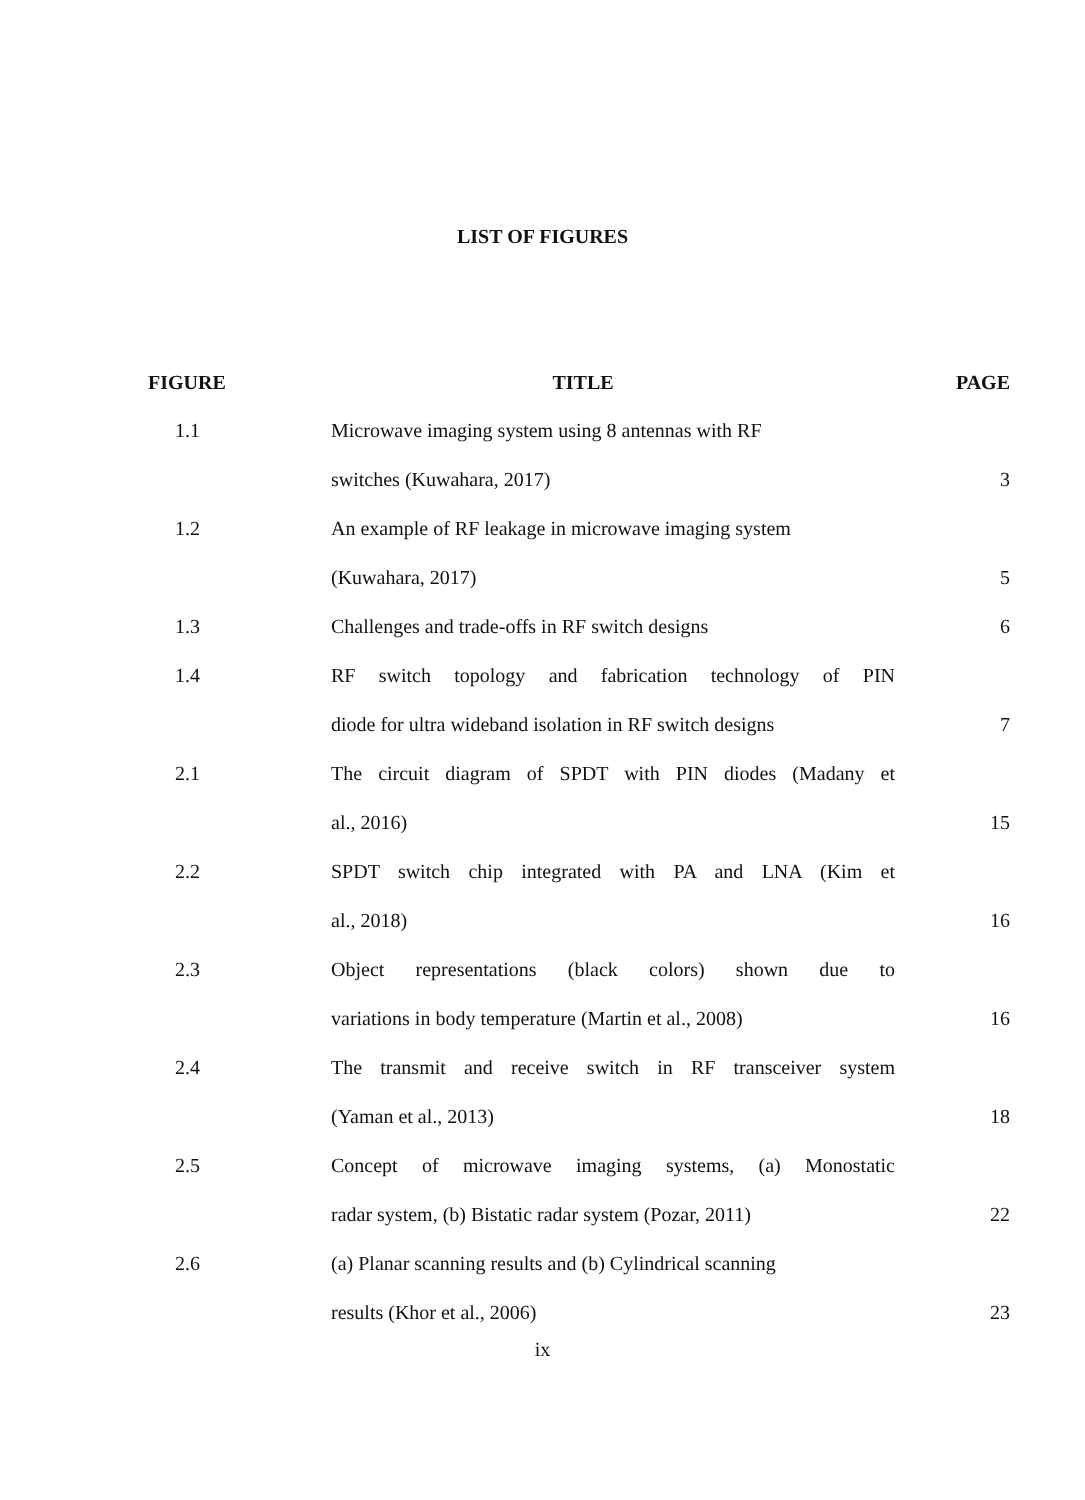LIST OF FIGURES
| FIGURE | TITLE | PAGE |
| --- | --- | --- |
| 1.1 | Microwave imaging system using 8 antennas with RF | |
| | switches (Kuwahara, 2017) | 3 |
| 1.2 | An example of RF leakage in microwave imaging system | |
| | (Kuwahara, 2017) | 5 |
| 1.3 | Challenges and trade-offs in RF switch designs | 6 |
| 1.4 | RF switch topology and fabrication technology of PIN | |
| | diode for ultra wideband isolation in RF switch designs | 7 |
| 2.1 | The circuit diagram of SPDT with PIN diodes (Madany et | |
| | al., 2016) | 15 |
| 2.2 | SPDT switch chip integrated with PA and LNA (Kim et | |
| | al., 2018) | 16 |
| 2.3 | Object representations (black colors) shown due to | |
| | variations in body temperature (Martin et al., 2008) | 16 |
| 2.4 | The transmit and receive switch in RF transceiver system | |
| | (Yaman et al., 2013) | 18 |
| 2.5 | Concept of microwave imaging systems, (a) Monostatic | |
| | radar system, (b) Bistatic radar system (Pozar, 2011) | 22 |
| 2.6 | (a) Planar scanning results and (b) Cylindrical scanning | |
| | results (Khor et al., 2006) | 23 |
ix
◇ ◇ ◇ ◇ ◇
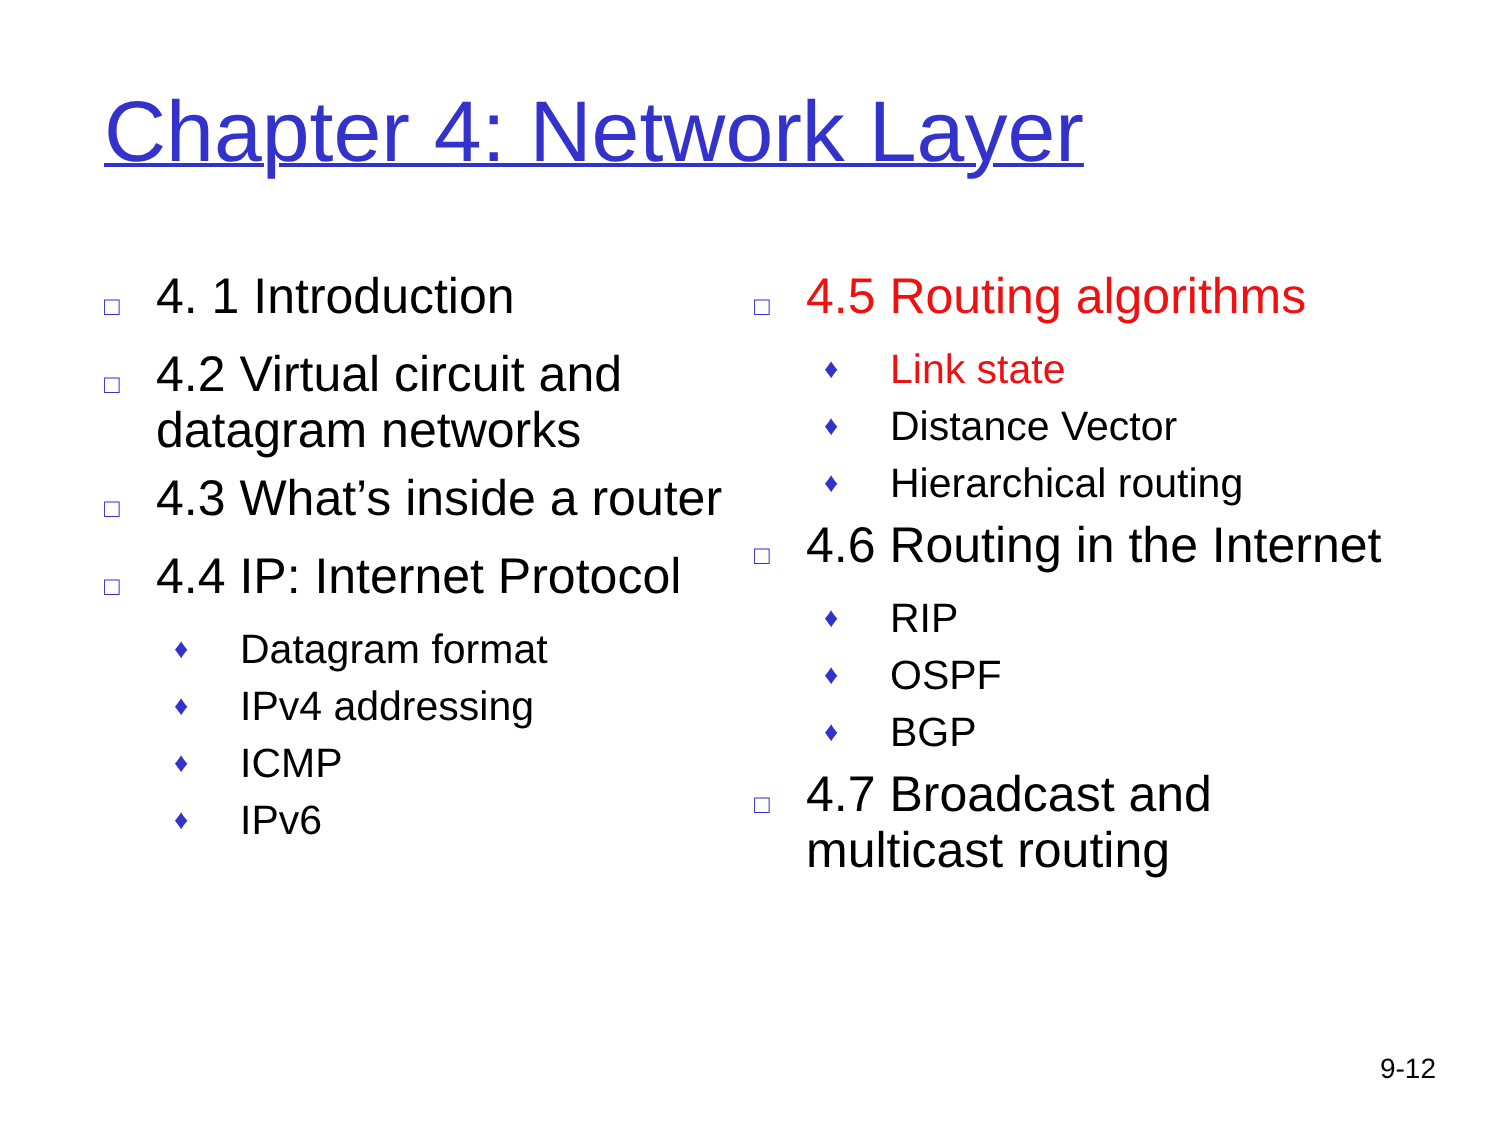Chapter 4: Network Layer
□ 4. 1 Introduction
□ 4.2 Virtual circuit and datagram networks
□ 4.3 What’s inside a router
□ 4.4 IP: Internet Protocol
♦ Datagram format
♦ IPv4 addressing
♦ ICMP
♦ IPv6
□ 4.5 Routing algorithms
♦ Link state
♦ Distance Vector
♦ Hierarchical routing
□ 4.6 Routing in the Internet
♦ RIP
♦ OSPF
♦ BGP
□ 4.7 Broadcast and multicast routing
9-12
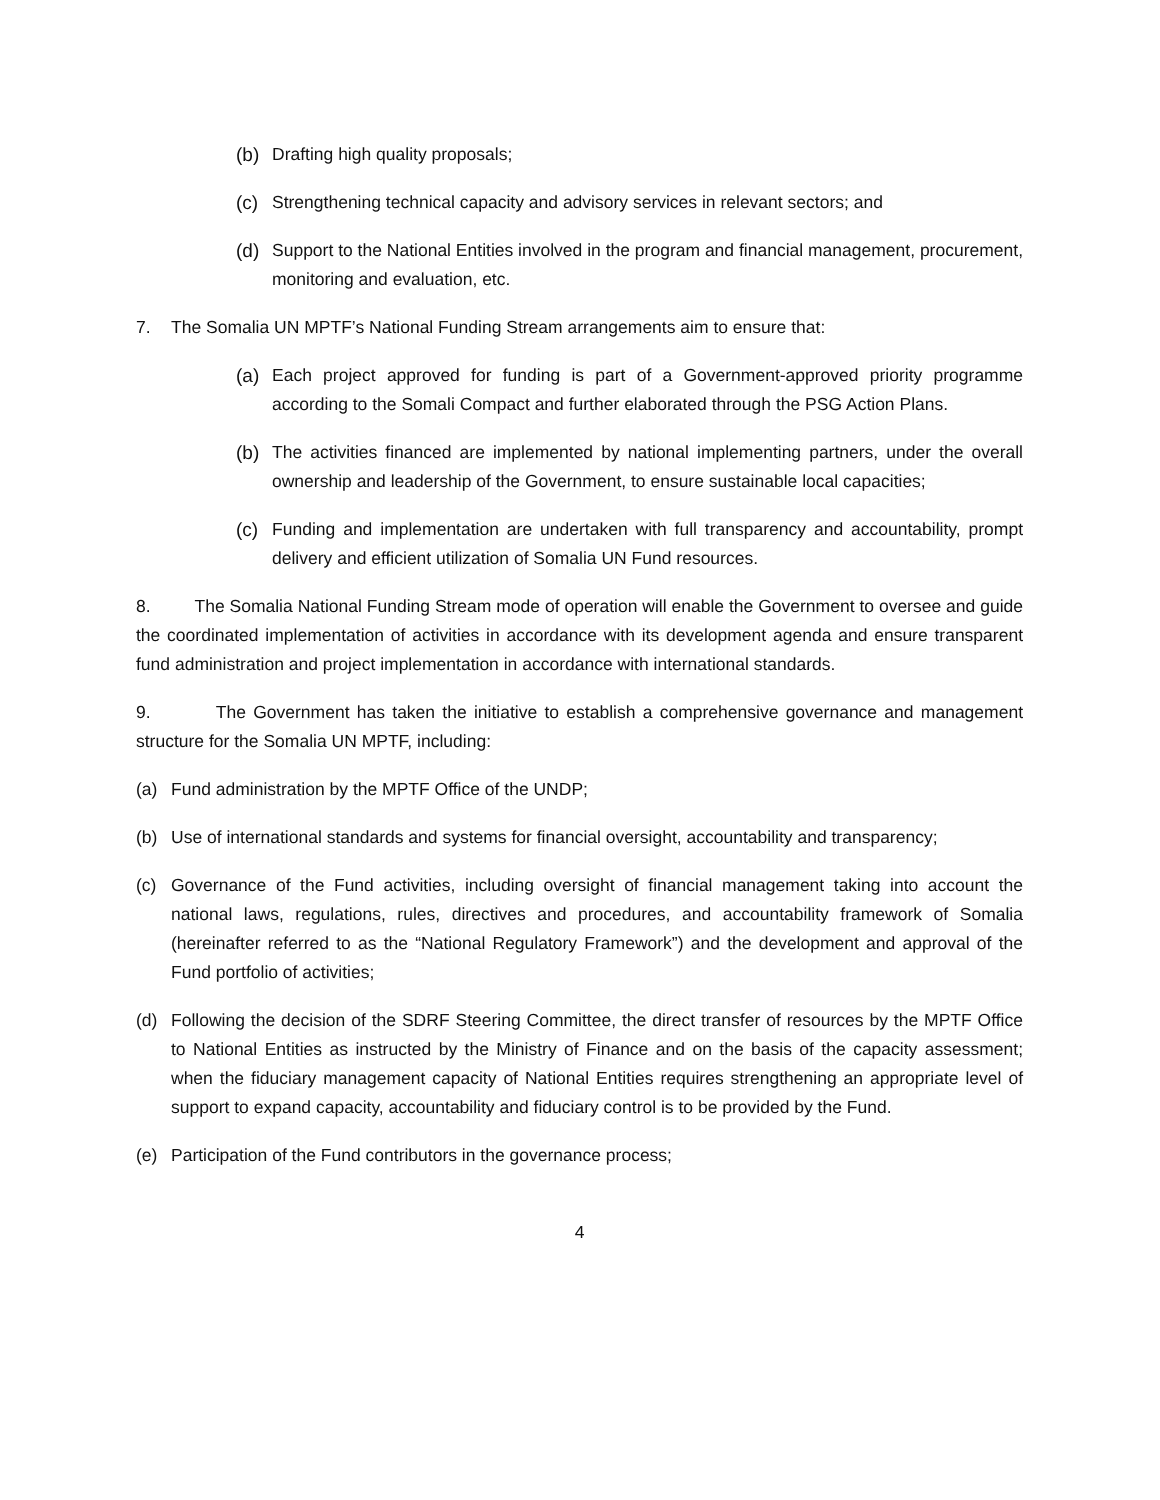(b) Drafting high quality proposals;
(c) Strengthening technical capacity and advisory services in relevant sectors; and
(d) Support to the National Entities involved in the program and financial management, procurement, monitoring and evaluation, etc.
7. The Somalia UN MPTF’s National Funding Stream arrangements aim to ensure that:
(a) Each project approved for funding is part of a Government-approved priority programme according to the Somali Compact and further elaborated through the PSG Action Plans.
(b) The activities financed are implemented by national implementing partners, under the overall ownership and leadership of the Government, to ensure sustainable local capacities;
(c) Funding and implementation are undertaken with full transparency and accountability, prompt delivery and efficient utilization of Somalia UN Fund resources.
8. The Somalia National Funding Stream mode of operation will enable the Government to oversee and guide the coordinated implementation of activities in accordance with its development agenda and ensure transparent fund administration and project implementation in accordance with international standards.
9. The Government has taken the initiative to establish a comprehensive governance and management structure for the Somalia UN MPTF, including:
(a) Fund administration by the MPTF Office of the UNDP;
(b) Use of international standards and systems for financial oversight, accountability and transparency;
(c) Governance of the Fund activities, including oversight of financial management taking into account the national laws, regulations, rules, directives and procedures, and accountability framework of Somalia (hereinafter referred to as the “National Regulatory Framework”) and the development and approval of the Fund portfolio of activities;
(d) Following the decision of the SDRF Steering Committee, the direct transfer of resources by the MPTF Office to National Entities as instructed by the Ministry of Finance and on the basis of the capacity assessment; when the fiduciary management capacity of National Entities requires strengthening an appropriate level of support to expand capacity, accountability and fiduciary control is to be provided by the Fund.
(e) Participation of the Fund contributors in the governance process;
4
◇ ◇ ◇ ◇ ◇
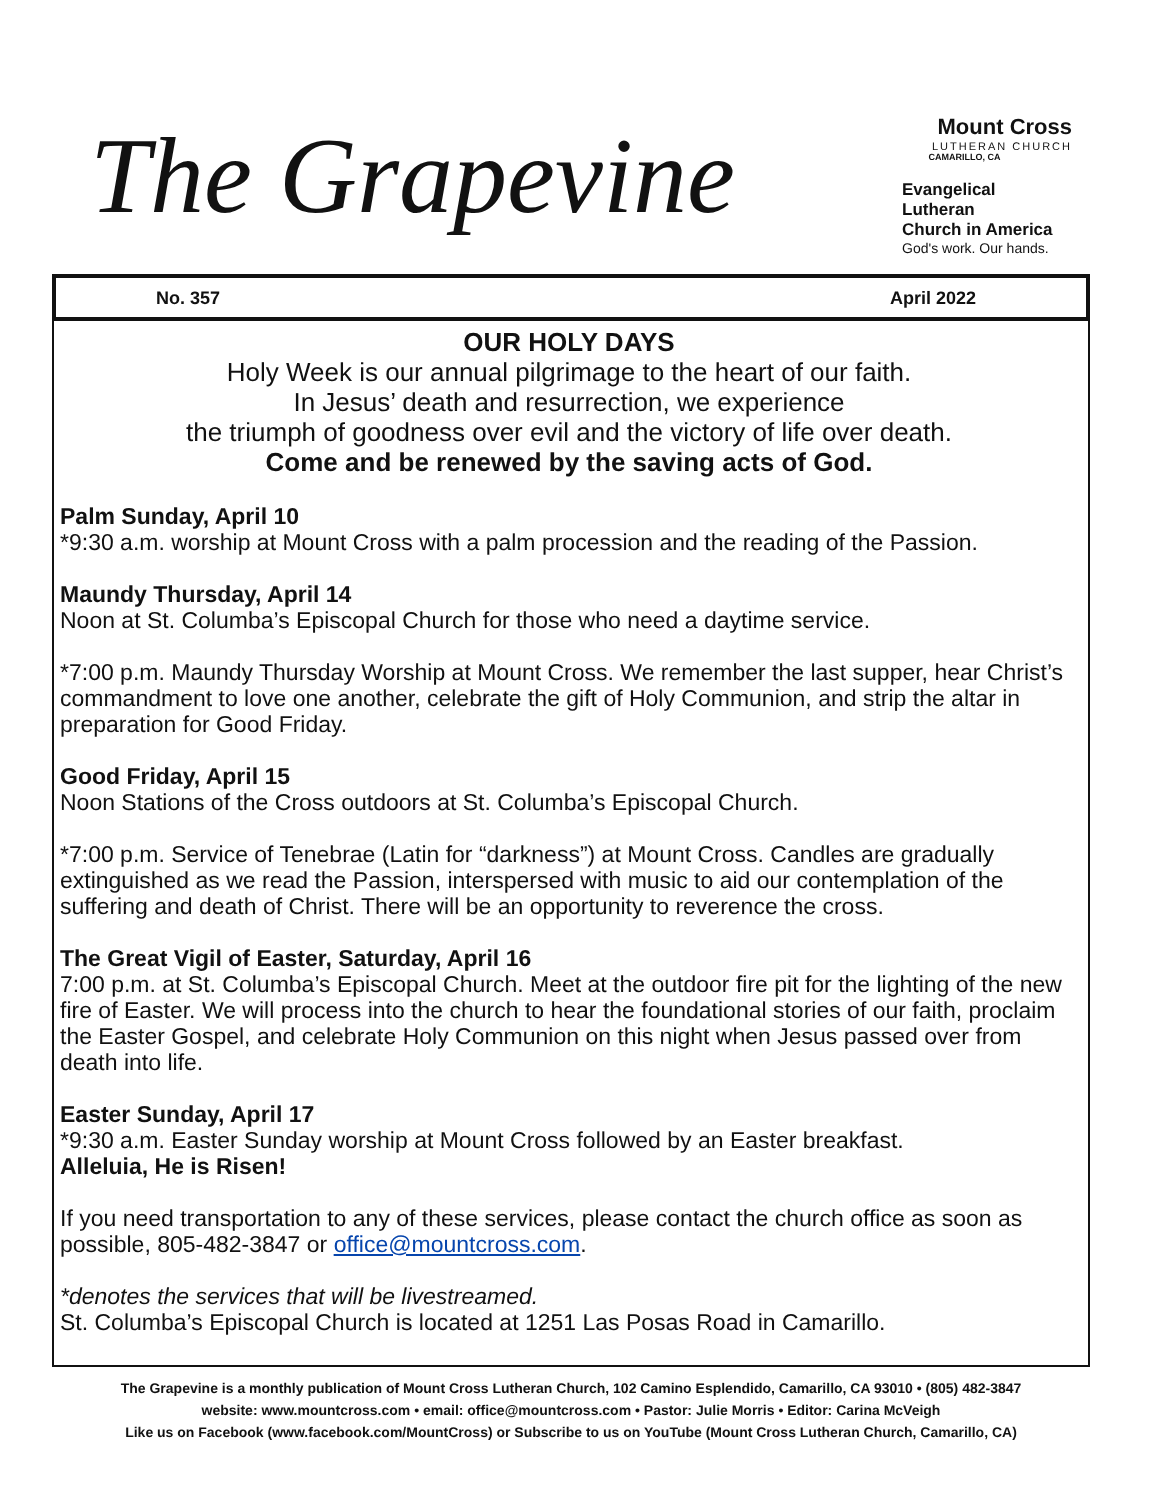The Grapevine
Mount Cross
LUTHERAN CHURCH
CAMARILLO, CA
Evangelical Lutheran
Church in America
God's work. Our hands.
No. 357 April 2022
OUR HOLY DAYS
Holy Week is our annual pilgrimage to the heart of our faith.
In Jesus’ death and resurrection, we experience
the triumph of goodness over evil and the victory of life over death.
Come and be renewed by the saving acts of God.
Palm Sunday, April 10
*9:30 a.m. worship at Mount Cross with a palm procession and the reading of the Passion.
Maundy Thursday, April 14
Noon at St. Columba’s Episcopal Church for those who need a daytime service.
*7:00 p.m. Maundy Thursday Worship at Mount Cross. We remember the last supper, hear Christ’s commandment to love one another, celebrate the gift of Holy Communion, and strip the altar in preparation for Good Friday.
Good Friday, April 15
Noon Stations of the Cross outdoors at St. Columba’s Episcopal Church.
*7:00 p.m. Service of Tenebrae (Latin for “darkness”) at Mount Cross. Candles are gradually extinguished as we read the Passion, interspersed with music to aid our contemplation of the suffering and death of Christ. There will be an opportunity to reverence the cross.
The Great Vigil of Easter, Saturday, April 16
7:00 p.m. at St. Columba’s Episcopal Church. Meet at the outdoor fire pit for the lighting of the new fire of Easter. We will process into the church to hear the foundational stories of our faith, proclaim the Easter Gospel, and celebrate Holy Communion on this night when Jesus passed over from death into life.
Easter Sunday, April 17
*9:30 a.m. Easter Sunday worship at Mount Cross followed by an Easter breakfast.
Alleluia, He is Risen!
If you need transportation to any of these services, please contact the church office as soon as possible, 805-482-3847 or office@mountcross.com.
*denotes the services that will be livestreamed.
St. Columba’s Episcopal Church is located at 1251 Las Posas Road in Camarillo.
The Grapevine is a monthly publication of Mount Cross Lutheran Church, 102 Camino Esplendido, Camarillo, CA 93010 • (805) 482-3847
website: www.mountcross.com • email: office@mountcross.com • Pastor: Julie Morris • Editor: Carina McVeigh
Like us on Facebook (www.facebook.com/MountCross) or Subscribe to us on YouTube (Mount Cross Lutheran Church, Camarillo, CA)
◇ ◇ ◇ ◇ ◇
:: TASK GOAL ::
A verbatim transcription is needed of the lines above, starting at the line with "2017) | 5 |" and ending at the line with "Monostatic | |", both included, and of nothing else.

:: OUTPUT FOR THIS TASK ::
| | (Kuwahara, 2017) | 5 |
| 1.3 | Challenges and trade-offs in RF switch designs | 6 |
| 1.4 | RF switch topology and fabrication technology of PIN | |
| | diode for ultra wideband isolation in RF switch designs | 7 |
| 2.1 | The circuit diagram of SPDT with PIN diodes (Madany et | |
| | al., 2016) | 15 |
| 2.2 | SPDT switch chip integrated with PA and LNA (Kim et | |
| | al., 2018) | 16 |
| 2.3 | Object representations (black colors) shown due to | |
| | variations in body temperature (Martin et al., 2008) | 16 |
| 2.4 | The transmit and receive switch in RF transceiver system | |
| | (Yaman et al., 2013) | 18 |
| 2.5 | Concept of microwave imaging systems, (a) Monostatic | |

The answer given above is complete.